◆ **What the task requires**
Return the lines of the items verbatim, starting at the very first line and ending at the line that contains "6.2 Odburiňovanie", with both of those lines included.

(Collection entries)

····················

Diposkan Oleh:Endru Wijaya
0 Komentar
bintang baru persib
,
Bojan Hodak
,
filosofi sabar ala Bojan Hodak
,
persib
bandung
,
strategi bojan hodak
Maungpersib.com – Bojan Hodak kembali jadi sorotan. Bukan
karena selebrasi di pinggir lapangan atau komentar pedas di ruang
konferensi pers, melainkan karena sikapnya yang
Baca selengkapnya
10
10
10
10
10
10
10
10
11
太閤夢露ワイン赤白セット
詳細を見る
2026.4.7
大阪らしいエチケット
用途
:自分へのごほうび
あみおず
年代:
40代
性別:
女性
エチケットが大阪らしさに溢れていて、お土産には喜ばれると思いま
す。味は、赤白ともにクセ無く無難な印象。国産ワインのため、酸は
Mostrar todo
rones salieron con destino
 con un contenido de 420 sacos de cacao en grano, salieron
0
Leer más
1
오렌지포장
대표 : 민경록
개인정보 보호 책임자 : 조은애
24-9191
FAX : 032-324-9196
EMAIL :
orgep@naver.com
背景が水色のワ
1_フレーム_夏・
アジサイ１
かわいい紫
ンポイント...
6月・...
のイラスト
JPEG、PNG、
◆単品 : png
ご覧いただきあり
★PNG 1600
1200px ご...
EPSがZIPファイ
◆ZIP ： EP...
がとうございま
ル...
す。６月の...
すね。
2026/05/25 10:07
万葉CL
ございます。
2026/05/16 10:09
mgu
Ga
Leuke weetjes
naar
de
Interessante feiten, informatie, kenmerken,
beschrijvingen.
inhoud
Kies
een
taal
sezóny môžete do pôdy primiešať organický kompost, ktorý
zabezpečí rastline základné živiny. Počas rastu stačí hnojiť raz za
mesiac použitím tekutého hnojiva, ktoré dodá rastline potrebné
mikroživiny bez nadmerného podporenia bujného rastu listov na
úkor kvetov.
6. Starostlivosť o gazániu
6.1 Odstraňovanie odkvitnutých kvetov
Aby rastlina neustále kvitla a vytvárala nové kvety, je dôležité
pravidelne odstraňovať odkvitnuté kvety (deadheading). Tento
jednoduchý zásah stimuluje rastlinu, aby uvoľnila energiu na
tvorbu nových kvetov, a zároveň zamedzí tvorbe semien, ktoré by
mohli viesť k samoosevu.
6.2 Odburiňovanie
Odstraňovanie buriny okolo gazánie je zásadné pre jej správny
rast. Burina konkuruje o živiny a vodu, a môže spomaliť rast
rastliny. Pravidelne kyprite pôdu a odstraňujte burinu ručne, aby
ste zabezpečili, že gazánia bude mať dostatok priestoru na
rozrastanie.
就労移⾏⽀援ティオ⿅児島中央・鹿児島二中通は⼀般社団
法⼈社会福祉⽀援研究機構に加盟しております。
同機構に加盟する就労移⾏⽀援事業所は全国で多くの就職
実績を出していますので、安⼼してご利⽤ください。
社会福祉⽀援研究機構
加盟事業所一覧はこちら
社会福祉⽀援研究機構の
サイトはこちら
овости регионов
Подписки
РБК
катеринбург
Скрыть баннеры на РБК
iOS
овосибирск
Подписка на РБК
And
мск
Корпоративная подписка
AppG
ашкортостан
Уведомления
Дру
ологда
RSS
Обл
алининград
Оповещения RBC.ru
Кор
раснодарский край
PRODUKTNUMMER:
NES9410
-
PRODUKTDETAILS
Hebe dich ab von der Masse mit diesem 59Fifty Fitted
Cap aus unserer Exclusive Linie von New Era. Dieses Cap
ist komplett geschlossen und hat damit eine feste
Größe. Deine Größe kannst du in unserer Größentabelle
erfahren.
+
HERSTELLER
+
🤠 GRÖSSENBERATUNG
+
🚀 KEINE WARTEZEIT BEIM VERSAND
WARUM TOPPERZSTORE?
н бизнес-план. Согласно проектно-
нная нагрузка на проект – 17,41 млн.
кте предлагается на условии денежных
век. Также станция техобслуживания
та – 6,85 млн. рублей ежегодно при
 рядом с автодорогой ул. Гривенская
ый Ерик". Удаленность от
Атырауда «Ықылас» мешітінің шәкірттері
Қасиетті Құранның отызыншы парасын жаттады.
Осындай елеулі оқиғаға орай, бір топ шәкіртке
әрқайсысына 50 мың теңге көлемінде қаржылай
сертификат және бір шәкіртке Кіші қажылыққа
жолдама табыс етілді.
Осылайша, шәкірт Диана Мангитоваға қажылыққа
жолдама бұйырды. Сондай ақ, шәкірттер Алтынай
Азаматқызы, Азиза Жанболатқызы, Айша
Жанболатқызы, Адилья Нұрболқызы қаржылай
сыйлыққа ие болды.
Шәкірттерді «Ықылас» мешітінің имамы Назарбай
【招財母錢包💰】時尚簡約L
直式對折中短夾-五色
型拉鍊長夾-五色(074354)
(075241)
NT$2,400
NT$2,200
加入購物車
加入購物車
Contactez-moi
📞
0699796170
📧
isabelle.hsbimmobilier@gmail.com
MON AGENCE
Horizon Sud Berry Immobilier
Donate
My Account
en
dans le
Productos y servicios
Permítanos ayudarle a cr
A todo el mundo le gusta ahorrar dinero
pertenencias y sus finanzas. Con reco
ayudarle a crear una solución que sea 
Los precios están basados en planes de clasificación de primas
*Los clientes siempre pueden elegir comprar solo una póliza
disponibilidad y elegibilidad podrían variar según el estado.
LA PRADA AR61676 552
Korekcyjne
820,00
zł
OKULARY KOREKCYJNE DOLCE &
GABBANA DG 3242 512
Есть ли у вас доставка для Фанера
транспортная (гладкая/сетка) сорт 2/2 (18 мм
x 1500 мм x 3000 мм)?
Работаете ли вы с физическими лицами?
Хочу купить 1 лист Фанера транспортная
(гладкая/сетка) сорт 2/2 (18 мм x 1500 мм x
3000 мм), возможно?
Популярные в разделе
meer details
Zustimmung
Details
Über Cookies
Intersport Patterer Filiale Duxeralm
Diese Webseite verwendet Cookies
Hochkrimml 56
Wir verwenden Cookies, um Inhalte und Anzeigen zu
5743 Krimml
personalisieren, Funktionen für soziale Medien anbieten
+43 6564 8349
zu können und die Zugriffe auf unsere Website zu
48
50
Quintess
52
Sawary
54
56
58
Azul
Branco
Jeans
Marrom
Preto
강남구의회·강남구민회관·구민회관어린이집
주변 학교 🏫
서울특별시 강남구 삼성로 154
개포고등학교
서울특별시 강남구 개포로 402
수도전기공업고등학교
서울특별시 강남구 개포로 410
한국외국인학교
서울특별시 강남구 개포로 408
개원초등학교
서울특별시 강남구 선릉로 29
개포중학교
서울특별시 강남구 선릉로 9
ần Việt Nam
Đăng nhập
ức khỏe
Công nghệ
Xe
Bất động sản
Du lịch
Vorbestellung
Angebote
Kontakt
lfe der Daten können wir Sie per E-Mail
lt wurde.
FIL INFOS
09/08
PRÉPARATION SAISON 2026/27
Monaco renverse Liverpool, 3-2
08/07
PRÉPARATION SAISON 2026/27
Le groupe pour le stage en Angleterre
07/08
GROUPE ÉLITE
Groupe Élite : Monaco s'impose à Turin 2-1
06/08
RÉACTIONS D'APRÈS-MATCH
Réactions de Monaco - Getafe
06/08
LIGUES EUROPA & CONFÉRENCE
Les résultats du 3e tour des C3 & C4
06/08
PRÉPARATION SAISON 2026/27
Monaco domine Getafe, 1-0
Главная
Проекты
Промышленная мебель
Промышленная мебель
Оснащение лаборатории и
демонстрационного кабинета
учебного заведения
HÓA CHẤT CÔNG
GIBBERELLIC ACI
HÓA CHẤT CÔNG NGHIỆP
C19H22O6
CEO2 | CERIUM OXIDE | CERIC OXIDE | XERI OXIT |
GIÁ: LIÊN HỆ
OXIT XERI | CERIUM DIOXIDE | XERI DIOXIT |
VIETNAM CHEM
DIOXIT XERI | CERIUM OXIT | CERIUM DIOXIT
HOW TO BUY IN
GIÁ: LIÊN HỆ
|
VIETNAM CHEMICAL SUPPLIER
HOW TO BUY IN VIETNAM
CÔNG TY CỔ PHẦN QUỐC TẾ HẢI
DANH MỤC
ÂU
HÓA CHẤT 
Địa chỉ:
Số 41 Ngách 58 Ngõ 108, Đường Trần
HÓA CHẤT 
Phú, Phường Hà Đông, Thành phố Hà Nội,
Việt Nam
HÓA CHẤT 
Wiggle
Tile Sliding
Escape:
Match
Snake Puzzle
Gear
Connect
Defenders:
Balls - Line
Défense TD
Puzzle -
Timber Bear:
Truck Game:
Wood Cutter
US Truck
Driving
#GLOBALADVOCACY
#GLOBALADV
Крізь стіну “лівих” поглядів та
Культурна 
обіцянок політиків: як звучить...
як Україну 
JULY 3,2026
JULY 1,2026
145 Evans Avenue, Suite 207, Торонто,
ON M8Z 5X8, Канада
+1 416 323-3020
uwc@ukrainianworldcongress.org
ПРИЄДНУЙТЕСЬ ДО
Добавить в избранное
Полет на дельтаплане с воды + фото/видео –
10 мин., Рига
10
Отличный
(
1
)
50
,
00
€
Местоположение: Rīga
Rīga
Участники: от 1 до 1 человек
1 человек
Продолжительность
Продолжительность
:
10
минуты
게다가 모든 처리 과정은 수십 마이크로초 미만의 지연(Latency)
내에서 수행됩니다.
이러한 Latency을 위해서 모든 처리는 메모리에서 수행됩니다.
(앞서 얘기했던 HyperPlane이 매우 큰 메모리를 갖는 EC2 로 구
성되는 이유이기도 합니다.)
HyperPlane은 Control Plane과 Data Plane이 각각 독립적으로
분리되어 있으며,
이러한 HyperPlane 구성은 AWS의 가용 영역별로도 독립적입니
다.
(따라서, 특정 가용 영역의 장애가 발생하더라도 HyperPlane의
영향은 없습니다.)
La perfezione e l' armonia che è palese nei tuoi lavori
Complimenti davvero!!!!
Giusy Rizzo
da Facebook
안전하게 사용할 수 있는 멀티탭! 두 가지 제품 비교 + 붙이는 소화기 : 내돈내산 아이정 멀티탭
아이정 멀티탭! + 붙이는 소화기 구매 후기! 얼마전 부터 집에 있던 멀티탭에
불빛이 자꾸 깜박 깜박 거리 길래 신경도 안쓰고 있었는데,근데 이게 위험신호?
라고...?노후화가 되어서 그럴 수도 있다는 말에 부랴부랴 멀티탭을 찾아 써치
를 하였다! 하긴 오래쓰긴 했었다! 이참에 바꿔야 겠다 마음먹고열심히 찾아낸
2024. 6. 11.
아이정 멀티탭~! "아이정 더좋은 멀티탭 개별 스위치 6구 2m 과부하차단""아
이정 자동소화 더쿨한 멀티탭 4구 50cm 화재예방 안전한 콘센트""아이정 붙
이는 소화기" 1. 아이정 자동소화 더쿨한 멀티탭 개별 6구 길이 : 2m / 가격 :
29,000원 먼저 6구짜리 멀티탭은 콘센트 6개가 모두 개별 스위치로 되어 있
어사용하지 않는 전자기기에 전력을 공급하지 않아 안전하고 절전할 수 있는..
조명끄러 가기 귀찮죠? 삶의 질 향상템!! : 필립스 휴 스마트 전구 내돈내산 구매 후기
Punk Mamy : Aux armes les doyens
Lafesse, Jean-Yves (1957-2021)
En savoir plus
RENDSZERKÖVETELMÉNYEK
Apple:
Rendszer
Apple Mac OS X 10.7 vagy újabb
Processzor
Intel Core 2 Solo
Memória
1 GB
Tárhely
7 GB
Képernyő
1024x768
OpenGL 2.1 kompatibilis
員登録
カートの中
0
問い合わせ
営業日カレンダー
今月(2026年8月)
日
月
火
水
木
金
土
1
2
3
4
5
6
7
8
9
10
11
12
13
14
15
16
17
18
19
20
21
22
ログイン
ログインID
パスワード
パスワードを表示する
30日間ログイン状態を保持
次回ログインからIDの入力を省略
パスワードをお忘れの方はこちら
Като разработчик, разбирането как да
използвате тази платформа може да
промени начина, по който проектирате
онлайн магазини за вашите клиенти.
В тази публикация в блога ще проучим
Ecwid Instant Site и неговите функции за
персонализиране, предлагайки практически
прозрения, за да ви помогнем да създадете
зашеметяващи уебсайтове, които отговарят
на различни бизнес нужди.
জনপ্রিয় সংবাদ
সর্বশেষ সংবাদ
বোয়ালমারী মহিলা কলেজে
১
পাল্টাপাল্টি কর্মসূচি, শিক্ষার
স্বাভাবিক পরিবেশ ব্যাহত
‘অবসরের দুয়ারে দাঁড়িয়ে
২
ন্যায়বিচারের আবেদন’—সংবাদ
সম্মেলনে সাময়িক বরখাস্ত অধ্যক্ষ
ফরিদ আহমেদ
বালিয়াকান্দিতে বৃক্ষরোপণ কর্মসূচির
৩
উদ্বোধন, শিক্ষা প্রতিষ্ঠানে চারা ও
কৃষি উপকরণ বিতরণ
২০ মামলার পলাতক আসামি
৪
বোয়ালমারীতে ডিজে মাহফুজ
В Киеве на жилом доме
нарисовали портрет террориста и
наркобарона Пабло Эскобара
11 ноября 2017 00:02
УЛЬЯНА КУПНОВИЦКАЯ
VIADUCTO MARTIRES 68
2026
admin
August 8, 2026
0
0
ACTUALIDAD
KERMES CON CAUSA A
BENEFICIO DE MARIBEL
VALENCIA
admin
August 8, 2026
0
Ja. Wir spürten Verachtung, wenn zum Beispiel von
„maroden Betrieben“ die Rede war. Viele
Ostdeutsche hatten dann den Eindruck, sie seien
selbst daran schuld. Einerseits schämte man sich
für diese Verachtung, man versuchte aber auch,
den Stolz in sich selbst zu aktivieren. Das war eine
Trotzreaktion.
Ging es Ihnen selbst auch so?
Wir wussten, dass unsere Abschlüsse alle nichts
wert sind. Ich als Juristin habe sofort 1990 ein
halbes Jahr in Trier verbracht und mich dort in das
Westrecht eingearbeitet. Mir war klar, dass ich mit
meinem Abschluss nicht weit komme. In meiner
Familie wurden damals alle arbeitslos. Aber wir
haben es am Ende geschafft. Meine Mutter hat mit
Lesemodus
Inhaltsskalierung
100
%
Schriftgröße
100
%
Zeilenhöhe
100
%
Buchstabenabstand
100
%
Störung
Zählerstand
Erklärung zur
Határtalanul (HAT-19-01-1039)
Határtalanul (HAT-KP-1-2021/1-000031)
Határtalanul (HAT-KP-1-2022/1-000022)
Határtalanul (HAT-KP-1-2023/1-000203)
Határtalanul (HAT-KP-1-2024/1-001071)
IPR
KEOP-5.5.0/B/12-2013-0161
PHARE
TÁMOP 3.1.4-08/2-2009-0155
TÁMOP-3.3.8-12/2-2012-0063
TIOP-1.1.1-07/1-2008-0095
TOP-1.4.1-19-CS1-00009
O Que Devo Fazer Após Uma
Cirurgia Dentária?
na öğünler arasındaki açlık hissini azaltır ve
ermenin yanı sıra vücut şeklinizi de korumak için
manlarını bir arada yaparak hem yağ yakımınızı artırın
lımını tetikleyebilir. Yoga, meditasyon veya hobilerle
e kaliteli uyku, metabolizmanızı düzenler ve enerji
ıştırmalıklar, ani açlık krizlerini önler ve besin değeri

····················

◆ **Solved exercise**
Diposkan Oleh:Endru Wijaya
0 Komentar
bintang baru persib
,
Bojan Hodak
,
filosofi sabar ala Bojan Hodak
,
persib
bandung
,
strategi bojan hodak
Maungpersib.com – Bojan Hodak kembali jadi sorotan. Bukan
karena selebrasi di pinggir lapangan atau komentar pedas di ruang
konferensi pers, melainkan karena sikapnya yang
Baca selengkapnya
10
10
10
10
10
10
10
10
11
太閤夢露ワイン赤白セット
詳細を見る
2026.4.7
大阪らしいエチケット
用途
:自分へのごほうび
あみおず
年代:
40代
性別:
女性
エチケットが大阪らしさに溢れていて、お土産には喜ばれると思いま
す。味は、赤白ともにクセ無く無難な印象。国産ワインのため、酸は
Mostrar todo
rones salieron con destino
 con un contenido de 420 sacos de cacao en grano, salieron
0
Leer más
1
오렌지포장
대표 : 민경록
개인정보 보호 책임자 : 조은애
24-9191
FAX : 032-324-9196
EMAIL :
orgep@naver.com
背景が水色のワ
1_フレーム_夏・
アジサイ１
かわいい紫
ンポイント...
6月・...
のイラスト
JPEG、PNG、
◆単品 : png
ご覧いただきあり
★PNG 1600
1200px ご...
EPSがZIPファイ
◆ZIP ： EP...
がとうございま
ル...
す。６月の...
すね。
2026/05/25 10:07
万葉CL
ございます。
2026/05/16 10:09
mgu
Ga
Leuke weetjes
naar
de
Interessante feiten, informatie, kenmerken,
beschrijvingen.
inhoud
Kies
een
taal
sezóny môžete do pôdy primiešať organický kompost, ktorý
zabezpečí rastline základné živiny. Počas rastu stačí hnojiť raz za
mesiac použitím tekutého hnojiva, ktoré dodá rastline potrebné
mikroživiny bez nadmerného podporenia bujného rastu listov na
úkor kvetov.
6. Starostlivosť o gazániu
6.1 Odstraňovanie odkvitnutých kvetov
Aby rastlina neustále kvitla a vytvárala nové kvety, je dôležité
pravidelne odstraňovať odkvitnuté kvety (deadheading). Tento
jednoduchý zásah stimuluje rastlinu, aby uvoľnila energiu na
tvorbu nových kvetov, a zároveň zamedzí tvorbe semien, ktoré by
mohli viesť k samoosevu.
6.2 Odburiňovanie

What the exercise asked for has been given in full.